A good rule of thumb, which is generally true, is that topography onshore tends to mirror topography offshore (bathymetry). This is not true in all cases, but in general, "flat" coastal regions, like Bangladesh, and Louisiana in the United States, tend to observe shallow bathymetry offshore and experience high surges. However, mountainous areas like Hawaii or Taiwan contain deeper bathymetry and observe lower storm surges (but higher waves).

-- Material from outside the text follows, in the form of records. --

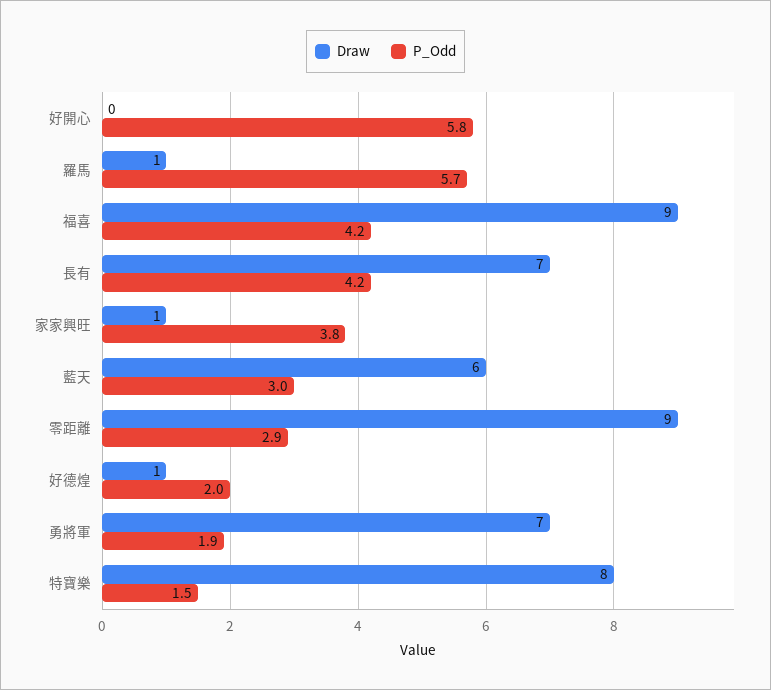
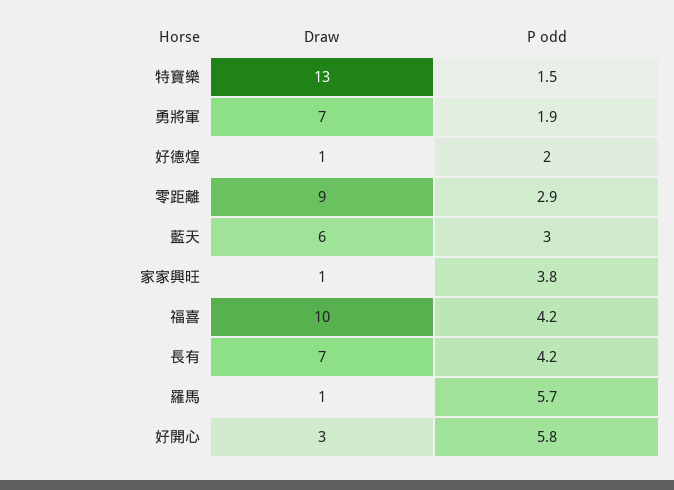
  {
    "Draw": {
-     "好開心": 0,
+     "好開心": 3,
      "羅馬": 1,
-     "福喜": 9,
+     "福喜": 10,
      "長有": 7,
      "家家興旺": 1,
      "藍天": 6,
      "零距離": 9,
      "好德煌": 1,
      "勇將軍": 7,
-     "特寶樂": 8
+     "特寶樂": 13
    },
    "P_Odd": {
      "好開心": 5.8,
      "羅馬": 5.7,
      "福喜": 4.2,
      "長有": 4.2,
      "家家興旺": 3.8,
      "藍天": 3,
      "零距離": 2.9,
      "好德煌": 2,
      "勇將軍": 1.9,
      "特寶樂": 1.5
    }
  }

Such generalizations can be helpful, but can also lead us to underestimate storm surge potential. The Philippines stands out as a mountainous region that has observed catastrophic storm surges, mostly because extremely intense tropical cyclones tend to push water rapidly into the numerous bays and coastal inlets.

Unlinked References

Bailey, R. W. (Ed.) (2008), Records of Oman: 1867–1947, 8 vols., Archive Editions, Buckinghamshire, U. K.

Blount, C. D., H. M. Fritz, and A. H. M. Al-Harth (2010), Coastal vulnerability assessment based on historic tropical cyclones in the Arabian Sea, in Indian Ocean Tropical Cyclones and Climatic Change, edited by Y. Charabi, pp. 207–214, Springer, New York,doi:10.1007/978-90-481-3109-9_25.

Fritz, H. M., C. D. Blount, S. Thwin, M. K. Thu, and N. Chan (2010a), Cyclone Nargis storm surge flooding in Myanmar’s Ayeyarwady River delta, in Indian Ocean Tropical Cyclones and Climatic Change, edited by Y. Charabi, pp. 295–303, Springer, New York, doi:10.1007/978-90-481-3109-9_34.

Needham, H.F., B.D. Keim, and D. Sathiaraj, 2015: A review of tropical cyclone-generated storm surges: Global data sources, observations and impacts. Reviews of Geophysics, doi: 10.1002/2014RG000477.